When Do Trades Occur?
For a transaction to happen, the buyer or seller must bridge the spread between the bid and ask prices. The trade will occur only if a buyer agrees to pay the best available ask price📖 or if a seller accepts the best available bid price.
In the example of ABC Corporation, if a seller wants to unload their position at $10.05 per share (ask price) but the would-be buyer holds the offer steady at✃ $9.95 (bid price), the transaction will not take place until one of the parties agrees to make the trade on the other side of the 10-cent bid-ask spread.
This explains why a higher bid-ask spread means there's lower liquidity or ease of trading a stock. The greater the spread, the less likely it'll be that buyers and sellers will settle on a price they both find agreeable.
What Is the Difference Between the Bid and Ask Price of a Stock and the Last Price?
The last price is the 澳洲幸运5官方开奖结果体彩网:execution price of the most recent trade. If a trader places a market buy or sell or🔯der, the price of that trade will become the new last price.
What Do the Bid and Ask Sizes in Stocks Mean?
The bid and 澳洲幸运5官方开奖结果体彩网:ask sizes are the number of stock or other securities that 🃏traders will buy or sell at a specific bid price or ask price. This is usually represented in lots of 100, meaning an ask size of four means 400 units are available at that price. The larger the bid or ask size, the more liquidity a security has in the market.
What Factors Influence Bid and Ask Prices?
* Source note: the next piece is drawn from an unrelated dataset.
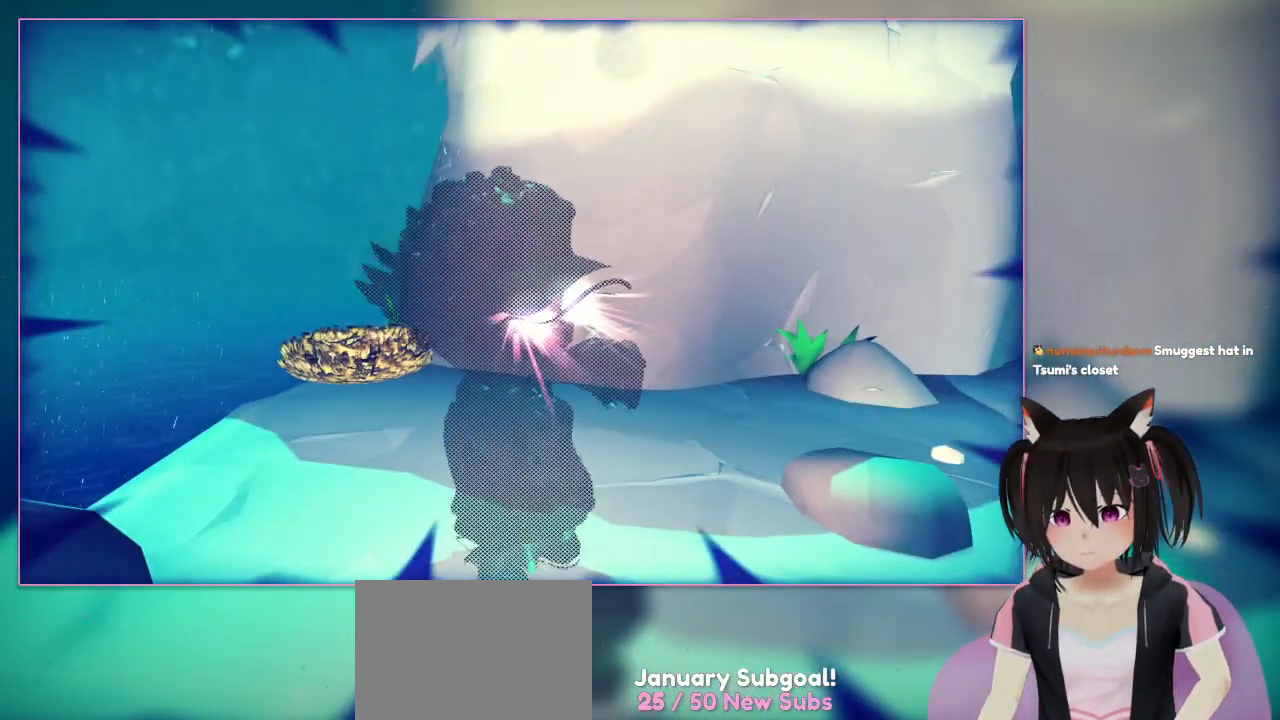
{"buttons": [], "left_stick": "center", "right_stick": "up", "events": [[133, "left_stick", "center"]]}
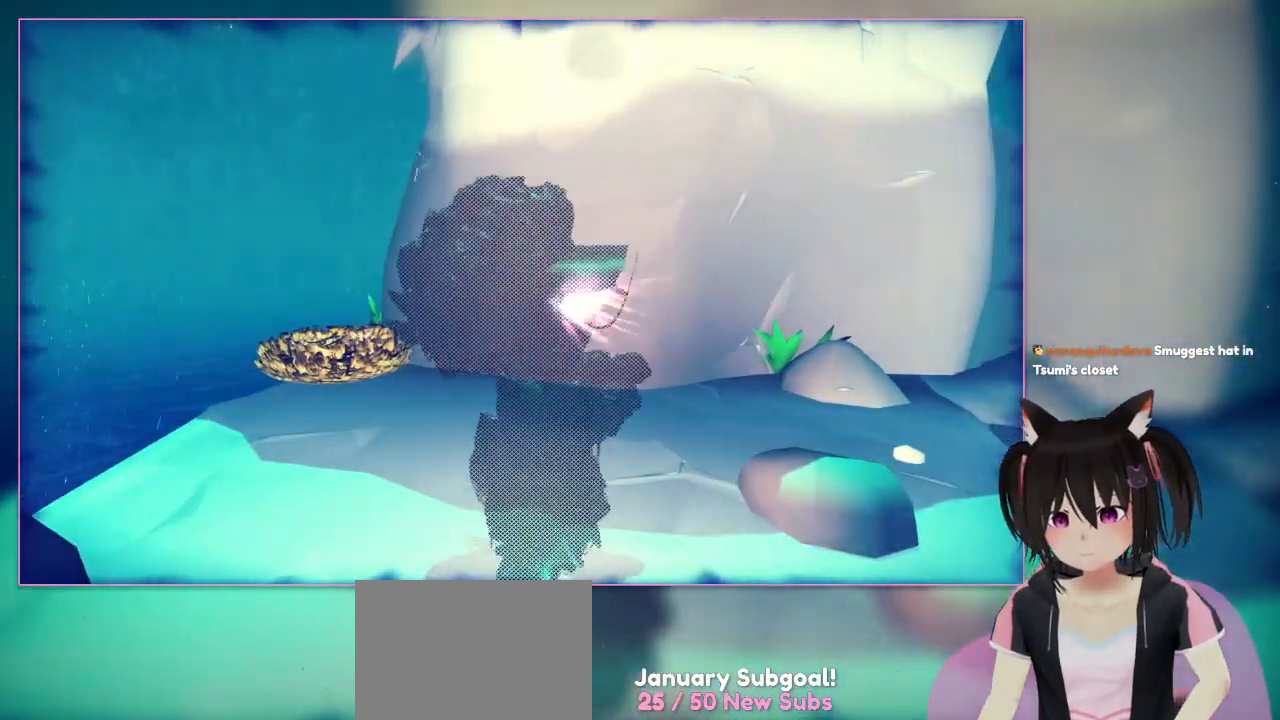
{"buttons": [], "left_stick": "center", "right_stick": "down-right", "events": [[33, "right_stick", "down"], [233, "left_stick", "down-right"], [433, "left_stick", "center"], [433, "right_stick", "down-right"]]}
As with prices in other markets, bid and ask prices depend mainly on the 澳洲幸运5官方开奖结果体彩网:laws of supply and demand. If an asset is scarce and has high levels of demand, sellers may increase their ask price. Meanwhile, buyers may be less inclined to boost their bid price if an item is readily available and facing less demand pressure. Demand in the stock market can vary based on economic and monetary policies, especially interest rates, that affect the relative attractiveness of other asset classes and drive bid and ask prices. Company-specific developments may also affect a particular stock's bid and ask prices.
The Bottom Line
The "bid" price represents the highest amount a buyer is willing to pay for a stock, while the "ask" price describes the lowest level at which a seller is willing to sell their shares. The difference between the two prices, known as the bid-ask spread, signals the stock's liquidity. Market makers provide quotes for bid and ask prices, facilitating transactions even when traders are unwilling to cross the spread.